Ms. Kagan, I consider it a strength that you come from outside of the judiciary, yet I know that having served as Solicitor General – a position often referred to as the 10 th justice – you are well prepared for the day-to-day responsibilities of the Court. You join a distinguished line of justices, including William Howard Taft, Stanley Forman Reed, Robert H. Jackson, and, of course, Thurgood Marshall, all of whom served as U.S. Solicitor General before serving on the high court. I expect that your broad experiences will serve you and the American public well.
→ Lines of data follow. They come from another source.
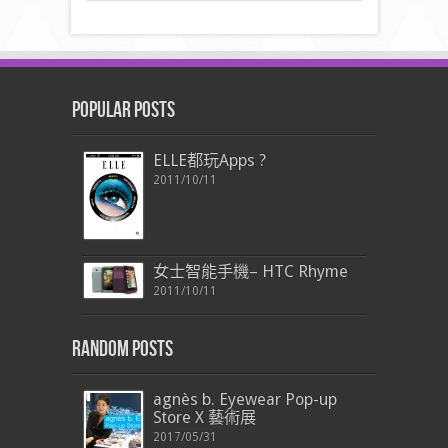
Popular Posts
ELLE都玩Apps ?
2011/10/11
女士智能手機– HTC Rhyme
2011/10/11
Random Posts
agnès b. Eyewear Pop-up
Store X 藝術展
2017/05/31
I welcome the American public to these hearings as we open a window to the Supreme Court and shine a light on the critical role the Constitution and the rule of law plays in all our lives. I come to these hearings not solely as a U.S. Senator, a legislator, and a lawyer, but as a husband, father, and grandfather. Every ruling made by the Supreme Court that continues to uphold the constitutional protections that keep my granddaughters and their future safe and secure is a victory. Every Supreme Court ruling that opens the door to abuses of power, by the government or big corporations, by over-turning long-standing precedent or reversing Congressional intent, puts my granddaughters, and your granddaughters, and your children at greater risk.
I will do all I can within my power to protect my family and every American family from such risks.
Solicitor General Kagan, I welcome you to this confirmation hearing and look forward to your testimony and responses to our questions.